Maintenant, ici, ou ailleurs.
Il est plutôt rare d'avoir du cinéma d'auteur made in US, mais heureusement Sofia Coppola est là depuis plusieurs années pour combler le manque en provenance de ces contrées. On l'avait applaudi pour Virgin Suicides, puis Lost in Translation, et finalement légèrement boudé avec Marie-Antoinette. Pour sa défense il sera bon de rappeler que ce dernier était un film à gros budget, domaine dans lequel elle ne s'épanouit pas, étant bien plus à l'aise dans les microcosmes à trois sous.
Bonne nouvelle, Somewhere est un retour direct au genre dans lequel on l'aime, et même s'il n'égale pas ses premiers films pour ce qui est des dialogues, se démarque par un style narratif qui illustre parfaitement l'expression « les actes sont plus forts que les mots ».
Lumière, et ensuite deux minutes où l'on voit une Ferrari faire des tours de circuits. On s'ennuie, mais immédiatement l'idée générale suinte littéralement de l'écran, et en devient presque palpable. Sofia veut nous faire ressentir l'ennuie du protagoniste, tout en réussissant habillement à nous faire trouver un intérêt dans cet ennui.
Johnny Marco (Stephen Dorff) est un acteur relativement connu, mais est blasé par tout. Que ça soit par sa voiture de luxe, ses soirées arrosées ou encore les strip-teases quotidiens exécutés dans sa chambre par deux superbes jumelles. Cependant l'arrivée de sa fille de 11 ans, Cleo (Elle Fanning), sera le déclic qui le poussera à reprendre sa vie en main.
Sofia nous passionne, et démystifie le stardom, et on sent presque la mise en abyme, Stephen Dorff n'ayant pas l'air d'avoir été choisi par hasard. Rappelons le, Stephen avait crevé l'affiche grâce à son interprétation du sale petit fumier dans Blade, il y a un dizaine d'années, avant de sombrer dans des productions de plus en plus piteuses, dont le très mauvais Alone in the Dark. Stephen revient donc ici dans un rôle qui le remet sur le devant de la scène, et nous bluffe bien plus que l'on aurait pu s'y attendre.
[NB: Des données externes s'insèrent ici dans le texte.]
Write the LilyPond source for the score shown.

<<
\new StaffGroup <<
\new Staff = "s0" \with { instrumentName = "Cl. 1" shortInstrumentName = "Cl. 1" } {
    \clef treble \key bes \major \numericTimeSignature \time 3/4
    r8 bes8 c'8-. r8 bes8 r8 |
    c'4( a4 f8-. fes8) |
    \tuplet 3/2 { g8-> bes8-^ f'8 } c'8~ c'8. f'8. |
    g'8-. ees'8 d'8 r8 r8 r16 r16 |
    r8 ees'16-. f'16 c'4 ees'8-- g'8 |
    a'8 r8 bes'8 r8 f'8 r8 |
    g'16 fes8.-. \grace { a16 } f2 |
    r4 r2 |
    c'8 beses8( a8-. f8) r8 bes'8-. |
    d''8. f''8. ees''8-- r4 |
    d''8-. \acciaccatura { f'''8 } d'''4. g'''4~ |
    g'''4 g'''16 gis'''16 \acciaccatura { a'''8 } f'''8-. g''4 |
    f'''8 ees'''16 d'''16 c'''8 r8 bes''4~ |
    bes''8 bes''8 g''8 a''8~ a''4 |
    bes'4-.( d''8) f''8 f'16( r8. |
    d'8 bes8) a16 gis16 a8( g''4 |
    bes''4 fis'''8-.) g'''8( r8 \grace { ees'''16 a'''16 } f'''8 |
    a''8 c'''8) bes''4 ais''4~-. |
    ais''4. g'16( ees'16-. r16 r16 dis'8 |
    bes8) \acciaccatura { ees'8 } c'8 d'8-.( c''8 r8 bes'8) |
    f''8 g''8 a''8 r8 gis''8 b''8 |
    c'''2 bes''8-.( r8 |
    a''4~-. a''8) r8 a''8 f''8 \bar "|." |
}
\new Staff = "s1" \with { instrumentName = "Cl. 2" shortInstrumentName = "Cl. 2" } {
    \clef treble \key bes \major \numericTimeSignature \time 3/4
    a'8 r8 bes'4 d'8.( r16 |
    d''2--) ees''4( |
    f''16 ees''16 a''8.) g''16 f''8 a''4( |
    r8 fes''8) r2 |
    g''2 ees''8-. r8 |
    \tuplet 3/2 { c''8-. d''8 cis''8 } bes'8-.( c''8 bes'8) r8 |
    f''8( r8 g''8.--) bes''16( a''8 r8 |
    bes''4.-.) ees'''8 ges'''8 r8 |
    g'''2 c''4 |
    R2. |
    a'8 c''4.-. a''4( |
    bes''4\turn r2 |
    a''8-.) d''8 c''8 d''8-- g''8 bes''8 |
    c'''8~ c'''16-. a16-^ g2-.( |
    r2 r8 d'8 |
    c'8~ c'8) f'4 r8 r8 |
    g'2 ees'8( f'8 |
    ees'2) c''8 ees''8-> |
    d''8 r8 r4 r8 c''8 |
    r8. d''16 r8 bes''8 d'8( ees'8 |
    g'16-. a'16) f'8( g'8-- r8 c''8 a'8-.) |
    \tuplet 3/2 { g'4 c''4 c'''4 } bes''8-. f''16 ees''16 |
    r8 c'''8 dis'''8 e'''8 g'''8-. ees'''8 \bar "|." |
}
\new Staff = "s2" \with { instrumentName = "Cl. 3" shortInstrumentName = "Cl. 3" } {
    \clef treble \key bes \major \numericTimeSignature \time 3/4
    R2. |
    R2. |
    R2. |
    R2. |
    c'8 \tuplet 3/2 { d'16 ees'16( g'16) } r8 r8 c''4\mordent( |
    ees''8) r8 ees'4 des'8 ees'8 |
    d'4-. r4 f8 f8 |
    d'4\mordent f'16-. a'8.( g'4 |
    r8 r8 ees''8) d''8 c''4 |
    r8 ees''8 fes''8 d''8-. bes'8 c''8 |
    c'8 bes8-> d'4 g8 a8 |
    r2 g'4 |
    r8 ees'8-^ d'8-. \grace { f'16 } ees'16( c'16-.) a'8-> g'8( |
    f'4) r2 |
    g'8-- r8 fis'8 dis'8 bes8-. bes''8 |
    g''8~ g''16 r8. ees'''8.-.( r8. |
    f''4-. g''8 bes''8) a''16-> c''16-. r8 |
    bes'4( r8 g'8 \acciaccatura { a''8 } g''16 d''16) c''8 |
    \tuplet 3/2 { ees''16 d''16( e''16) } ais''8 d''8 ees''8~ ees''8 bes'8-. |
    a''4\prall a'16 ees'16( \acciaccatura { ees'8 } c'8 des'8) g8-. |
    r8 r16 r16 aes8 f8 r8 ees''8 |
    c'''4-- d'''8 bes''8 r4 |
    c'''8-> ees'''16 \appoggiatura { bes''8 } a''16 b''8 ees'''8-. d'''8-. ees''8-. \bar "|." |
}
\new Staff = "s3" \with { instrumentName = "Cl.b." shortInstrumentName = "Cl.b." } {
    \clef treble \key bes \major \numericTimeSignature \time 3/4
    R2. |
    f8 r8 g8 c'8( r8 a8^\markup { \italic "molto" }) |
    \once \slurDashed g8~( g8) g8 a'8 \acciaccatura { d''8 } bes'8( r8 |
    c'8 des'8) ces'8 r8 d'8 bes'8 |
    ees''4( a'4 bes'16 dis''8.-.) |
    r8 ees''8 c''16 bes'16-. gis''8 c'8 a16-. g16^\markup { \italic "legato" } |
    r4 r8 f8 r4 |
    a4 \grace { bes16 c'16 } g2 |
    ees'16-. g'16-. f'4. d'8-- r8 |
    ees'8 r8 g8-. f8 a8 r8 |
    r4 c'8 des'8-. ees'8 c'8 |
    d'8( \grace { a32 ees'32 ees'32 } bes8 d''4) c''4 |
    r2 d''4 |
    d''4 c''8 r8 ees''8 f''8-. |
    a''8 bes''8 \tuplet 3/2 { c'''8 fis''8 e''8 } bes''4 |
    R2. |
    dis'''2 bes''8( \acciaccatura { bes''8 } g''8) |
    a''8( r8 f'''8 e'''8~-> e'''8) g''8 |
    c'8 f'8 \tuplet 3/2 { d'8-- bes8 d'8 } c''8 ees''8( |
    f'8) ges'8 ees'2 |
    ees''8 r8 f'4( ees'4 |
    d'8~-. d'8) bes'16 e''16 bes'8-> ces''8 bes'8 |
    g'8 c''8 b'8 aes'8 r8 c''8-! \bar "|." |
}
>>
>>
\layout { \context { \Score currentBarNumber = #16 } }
Elle Fanning n'en est pas en reste, et suit des traces bien meilleures que celles laissées par sa grande soeur (Dakota).
Bref, Somewhere est une véritable réussite en ce début d'année, et réussit à se montrer hypnotique et passionnant, malgré sa quasi absence de dialogues, qui sont cependant soutenus par une bande-son de très bon choix (en particulier grâce à la présence de Phoenix, figurant déjà sur les BO des précédents films de Sofia), ainsi que des décors et plans toujours dirigés de main de maître.
Pour conclure, si vous êtes prêts à vous immerger dans une farandole de non-dits toujours soutenus par une poésie imagée et envoûtante, microcosme de plaies ouvertes et instants magiques, il serait un crime de passer à côté. Somewhere peut également se prévaloir d'être l'antithèse d'un idéal qui croyait aller plus loin et plus vite en appuyant toujours plus fort sur le champignon.
Mention spéciale pour la scène du masque de gomme que font les maquilleurs à notre protagoniste, masque étouffant, scène claustrophobique, personnage suffoquant, illustration suprême d'un homme pétrifié dans une machine dont il ne peut — mais voudrait — s'extirper.